SSLOpenSSLConfCmd Options NoRenegotiation
Webサーバを再起動します。
Webサーバを再起動します。
# service bsm-ahs start
Webサーバの起動に失敗する場合は、以下を確認してください。
環境設定ファイル(httpd.conf)の設定に誤りがないか
作成したした証明書に誤りがないか
ITサービス管理のWebコンソールの表示確認を行います。
Webブラウザを起動して、以下のHTTPSのURLを指定します。
https://証明書取得申請時に指定したコモンネーム(FQDN):Webコンソールのポート番号/otrs/index.pl
ブラウザの信頼できるルート証明書に、ルート証明書をインポートします。
管理者権限を持つユーザーでログインします。
証明書取得申請時に指定したコモンネーム(FQDN)を指定しないでログイン画面を表示した場合、SSL証明書の警告が表示される場合があります。

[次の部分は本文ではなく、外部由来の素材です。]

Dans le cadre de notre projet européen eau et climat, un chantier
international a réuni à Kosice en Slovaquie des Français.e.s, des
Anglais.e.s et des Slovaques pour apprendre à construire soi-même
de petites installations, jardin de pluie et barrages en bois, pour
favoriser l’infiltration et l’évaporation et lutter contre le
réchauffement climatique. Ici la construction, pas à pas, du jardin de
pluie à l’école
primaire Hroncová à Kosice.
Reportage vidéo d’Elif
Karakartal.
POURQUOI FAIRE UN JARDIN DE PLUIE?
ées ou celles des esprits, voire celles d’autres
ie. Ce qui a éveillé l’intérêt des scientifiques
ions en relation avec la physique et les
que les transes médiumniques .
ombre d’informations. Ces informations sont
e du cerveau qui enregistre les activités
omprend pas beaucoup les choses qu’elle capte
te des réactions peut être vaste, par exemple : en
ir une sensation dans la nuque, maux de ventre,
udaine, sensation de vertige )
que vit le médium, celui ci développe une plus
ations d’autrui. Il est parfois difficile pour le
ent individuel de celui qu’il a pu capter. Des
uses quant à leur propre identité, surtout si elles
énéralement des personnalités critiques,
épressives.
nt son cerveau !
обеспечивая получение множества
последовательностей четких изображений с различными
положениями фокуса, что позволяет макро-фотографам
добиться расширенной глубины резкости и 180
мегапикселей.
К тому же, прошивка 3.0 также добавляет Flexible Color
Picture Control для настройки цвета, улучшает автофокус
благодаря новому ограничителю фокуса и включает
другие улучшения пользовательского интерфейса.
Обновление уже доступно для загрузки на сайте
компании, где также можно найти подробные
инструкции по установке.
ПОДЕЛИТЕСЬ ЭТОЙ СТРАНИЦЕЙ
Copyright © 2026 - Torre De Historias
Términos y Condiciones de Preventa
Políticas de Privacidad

ITサービス管理のHTTPS通信の設定を変更します。
ナビゲーション・バーの[管理]をクリックします。
[システム管理]の[システムコンフィグ]をクリックします。
[選択した設定グループへ移動]で[Framework]を選択し、サブグループの[Core]をクリックします。
[HttpType]で、[https]を選択します。
[更新]をクリックします。
ログアウトアイコンをクリックしログアウトします。
運用者と利用者のブラウザにルート証明書をインポートします。
ITサービス管理を利用する運用者と利用者に対して、信頼できるルート証明書を配布します。
運用者と利用者が利用するブラウザの信頼できるルート証明書に、ルート証明書をインポートします。